Estaba harto antes de que el Inferior me cortase la corriente.
—Pero no abandonas el contactor.
—Dejo que el Inferior crea que no puedo.
—Quieres que yo crea que sí puedes.
—Sí.
—¿Y qué me dices de ese Inferior? Nunca oí hablar de un titerote que se comportase de un modo tan extraño.
—Lo sé. Me pregunto si todos los exploradores chiflados serían del sexo de Nessus.

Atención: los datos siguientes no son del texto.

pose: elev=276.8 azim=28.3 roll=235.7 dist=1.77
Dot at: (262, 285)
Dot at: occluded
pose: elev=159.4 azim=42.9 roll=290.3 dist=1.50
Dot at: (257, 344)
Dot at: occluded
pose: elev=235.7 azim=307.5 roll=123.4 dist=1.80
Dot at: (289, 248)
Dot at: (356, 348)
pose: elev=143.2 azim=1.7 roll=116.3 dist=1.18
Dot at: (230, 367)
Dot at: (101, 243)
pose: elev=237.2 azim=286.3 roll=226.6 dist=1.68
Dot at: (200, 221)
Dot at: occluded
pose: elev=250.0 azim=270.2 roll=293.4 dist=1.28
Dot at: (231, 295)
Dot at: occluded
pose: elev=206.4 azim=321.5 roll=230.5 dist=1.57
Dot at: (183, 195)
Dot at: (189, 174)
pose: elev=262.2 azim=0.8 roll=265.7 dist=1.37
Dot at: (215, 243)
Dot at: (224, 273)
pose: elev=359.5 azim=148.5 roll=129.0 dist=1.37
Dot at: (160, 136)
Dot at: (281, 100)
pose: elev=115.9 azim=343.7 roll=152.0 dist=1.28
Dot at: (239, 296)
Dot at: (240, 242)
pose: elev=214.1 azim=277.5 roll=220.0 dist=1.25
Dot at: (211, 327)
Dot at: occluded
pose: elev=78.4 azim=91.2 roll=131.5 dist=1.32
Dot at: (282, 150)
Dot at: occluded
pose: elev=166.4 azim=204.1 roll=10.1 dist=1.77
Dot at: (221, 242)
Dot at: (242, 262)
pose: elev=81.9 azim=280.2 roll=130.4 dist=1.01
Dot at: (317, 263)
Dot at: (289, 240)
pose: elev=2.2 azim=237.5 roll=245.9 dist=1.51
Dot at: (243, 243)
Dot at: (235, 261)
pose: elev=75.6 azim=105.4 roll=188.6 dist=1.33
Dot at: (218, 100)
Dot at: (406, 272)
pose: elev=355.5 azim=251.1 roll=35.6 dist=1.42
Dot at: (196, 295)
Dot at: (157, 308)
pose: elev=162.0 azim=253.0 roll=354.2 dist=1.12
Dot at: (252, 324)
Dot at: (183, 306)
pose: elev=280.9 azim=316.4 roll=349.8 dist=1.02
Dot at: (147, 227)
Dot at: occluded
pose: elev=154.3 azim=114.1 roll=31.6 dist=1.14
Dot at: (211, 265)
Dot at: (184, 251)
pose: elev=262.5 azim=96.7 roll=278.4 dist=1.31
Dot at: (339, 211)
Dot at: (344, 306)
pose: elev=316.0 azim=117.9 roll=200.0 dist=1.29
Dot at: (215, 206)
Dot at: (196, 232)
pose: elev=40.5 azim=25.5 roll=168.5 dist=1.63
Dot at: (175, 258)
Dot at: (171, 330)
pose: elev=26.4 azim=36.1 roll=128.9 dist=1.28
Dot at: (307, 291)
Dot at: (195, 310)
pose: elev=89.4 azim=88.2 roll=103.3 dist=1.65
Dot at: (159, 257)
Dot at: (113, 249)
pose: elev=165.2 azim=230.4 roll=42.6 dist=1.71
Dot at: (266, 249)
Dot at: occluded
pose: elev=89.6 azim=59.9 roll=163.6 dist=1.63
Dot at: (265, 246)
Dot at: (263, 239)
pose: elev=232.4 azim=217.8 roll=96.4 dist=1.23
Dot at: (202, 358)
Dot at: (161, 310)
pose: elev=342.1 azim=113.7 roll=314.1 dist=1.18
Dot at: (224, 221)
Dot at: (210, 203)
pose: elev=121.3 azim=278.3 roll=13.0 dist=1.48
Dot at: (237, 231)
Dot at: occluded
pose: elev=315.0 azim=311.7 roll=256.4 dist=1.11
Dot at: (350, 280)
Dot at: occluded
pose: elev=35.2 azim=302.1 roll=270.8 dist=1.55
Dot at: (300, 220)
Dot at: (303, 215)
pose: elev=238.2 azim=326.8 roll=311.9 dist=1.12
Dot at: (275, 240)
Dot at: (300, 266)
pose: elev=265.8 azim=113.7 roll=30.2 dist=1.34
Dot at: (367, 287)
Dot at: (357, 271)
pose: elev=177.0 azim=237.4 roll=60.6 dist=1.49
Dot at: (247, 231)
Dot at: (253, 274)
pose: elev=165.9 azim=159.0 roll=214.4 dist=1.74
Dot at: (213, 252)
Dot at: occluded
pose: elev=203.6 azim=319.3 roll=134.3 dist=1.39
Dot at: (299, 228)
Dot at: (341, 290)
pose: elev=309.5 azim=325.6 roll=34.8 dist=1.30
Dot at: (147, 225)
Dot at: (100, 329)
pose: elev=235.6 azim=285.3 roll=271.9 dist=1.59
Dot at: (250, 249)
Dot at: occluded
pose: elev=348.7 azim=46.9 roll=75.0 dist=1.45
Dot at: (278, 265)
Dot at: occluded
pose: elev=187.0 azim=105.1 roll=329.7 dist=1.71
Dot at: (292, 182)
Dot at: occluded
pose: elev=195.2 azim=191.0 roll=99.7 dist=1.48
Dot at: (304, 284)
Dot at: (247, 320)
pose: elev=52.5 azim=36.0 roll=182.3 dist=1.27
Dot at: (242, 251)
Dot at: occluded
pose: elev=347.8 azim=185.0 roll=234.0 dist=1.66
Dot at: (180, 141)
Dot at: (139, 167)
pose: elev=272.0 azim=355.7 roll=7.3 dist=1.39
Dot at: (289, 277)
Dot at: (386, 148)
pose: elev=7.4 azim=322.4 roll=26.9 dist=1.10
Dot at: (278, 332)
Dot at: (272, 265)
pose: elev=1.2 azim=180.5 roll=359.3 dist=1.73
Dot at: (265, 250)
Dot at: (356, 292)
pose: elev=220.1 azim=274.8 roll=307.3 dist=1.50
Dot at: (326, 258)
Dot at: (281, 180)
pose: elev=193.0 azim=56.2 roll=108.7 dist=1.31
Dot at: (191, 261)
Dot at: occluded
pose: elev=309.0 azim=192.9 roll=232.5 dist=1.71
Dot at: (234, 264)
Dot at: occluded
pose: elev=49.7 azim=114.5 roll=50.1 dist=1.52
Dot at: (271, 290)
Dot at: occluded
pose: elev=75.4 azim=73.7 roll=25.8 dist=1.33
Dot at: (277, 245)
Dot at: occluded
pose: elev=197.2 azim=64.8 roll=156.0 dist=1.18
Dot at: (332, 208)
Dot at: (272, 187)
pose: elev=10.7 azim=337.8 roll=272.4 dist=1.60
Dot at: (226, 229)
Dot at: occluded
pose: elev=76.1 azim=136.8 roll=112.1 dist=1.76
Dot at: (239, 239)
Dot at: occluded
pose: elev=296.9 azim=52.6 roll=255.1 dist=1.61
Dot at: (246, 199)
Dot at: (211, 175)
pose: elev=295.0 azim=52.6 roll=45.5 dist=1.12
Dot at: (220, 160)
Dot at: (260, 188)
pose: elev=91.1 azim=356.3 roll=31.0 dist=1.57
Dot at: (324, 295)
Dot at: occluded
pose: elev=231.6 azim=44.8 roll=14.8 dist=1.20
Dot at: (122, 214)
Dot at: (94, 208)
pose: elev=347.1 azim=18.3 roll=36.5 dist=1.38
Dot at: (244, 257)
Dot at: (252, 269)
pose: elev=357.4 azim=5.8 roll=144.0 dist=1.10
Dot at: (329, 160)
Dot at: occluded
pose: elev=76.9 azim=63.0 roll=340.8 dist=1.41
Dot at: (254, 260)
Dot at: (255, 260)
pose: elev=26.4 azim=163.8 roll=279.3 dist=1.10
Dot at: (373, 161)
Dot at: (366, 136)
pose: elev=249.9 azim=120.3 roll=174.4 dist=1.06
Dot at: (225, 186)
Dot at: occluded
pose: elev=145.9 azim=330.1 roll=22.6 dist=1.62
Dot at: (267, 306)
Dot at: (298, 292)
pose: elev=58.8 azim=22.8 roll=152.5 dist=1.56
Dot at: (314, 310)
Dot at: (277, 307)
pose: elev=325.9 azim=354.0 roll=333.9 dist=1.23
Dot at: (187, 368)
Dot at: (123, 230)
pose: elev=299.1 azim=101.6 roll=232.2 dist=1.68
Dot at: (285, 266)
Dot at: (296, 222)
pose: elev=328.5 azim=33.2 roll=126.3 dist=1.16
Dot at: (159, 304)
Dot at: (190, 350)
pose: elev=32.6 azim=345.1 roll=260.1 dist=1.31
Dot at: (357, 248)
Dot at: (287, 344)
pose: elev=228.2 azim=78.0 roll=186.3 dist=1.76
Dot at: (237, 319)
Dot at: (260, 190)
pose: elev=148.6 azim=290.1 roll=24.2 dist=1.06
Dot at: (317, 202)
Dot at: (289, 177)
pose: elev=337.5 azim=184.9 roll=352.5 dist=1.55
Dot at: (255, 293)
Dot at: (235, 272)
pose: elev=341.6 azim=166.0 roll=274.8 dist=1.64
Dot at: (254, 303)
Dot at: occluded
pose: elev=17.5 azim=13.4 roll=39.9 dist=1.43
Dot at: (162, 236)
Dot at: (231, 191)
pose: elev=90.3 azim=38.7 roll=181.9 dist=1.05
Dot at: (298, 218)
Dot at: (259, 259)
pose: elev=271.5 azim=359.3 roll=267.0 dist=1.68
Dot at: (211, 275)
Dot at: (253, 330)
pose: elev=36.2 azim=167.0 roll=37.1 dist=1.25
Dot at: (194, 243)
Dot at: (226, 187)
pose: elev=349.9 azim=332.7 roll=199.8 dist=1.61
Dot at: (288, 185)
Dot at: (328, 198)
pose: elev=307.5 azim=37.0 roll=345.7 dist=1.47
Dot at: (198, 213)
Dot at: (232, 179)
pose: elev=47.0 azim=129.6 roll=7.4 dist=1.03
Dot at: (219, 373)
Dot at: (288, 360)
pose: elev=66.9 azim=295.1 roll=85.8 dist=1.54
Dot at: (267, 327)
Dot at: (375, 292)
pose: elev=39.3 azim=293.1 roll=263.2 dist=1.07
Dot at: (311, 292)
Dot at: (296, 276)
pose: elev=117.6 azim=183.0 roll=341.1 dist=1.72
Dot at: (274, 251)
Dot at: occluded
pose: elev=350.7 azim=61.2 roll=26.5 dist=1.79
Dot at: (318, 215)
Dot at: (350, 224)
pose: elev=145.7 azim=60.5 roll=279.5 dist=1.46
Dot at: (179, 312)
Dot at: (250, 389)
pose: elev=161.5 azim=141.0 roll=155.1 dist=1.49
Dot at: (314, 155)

Es decir, si…, llamémosles los machos portadores de semen… son la variante dominante.
—Brrrr.
—No necesariamente ha de ser así. La clase de locura que envía a un titerote a la Tierra porque no sabe tratar con otros titerotes no es la misma locura que hace a un José Stalin. ¿Qué quieres, Chmeee? Yo no sé cómo va a reaccionar. Si admitimos que tiene algo de seso, aplicará las técnicas comerciales de la General de Productos. Él no sabe otra manera de tratar con nosotros.
El aire de la nave dejaba un relente metálico y frío. Había demasiado metal en aquellos vehículos, pensó Luis. Parecía extraño que la raza de Halrloprillalar no emplease materiales más avanzados. Construir un propulsor Bussard no era trabajo para unos inexpertos.
El olor era cada vez más raro y los paneles luminosos empezaban a perder brillo. Sería mejor no tardar demasiado en volverse a poner los trajes presurizados.
Chmeee dijo:
—Tenemos el módulo, serviría como vehículo espacial.
—¿A qué llamas tú un vehículo espacial? Se necesita un radio de acción interplanetario, puesto que se trata de recorrer el Mundo Anillo. Pero no creo que con él pudiéramos llegar a otra estrella.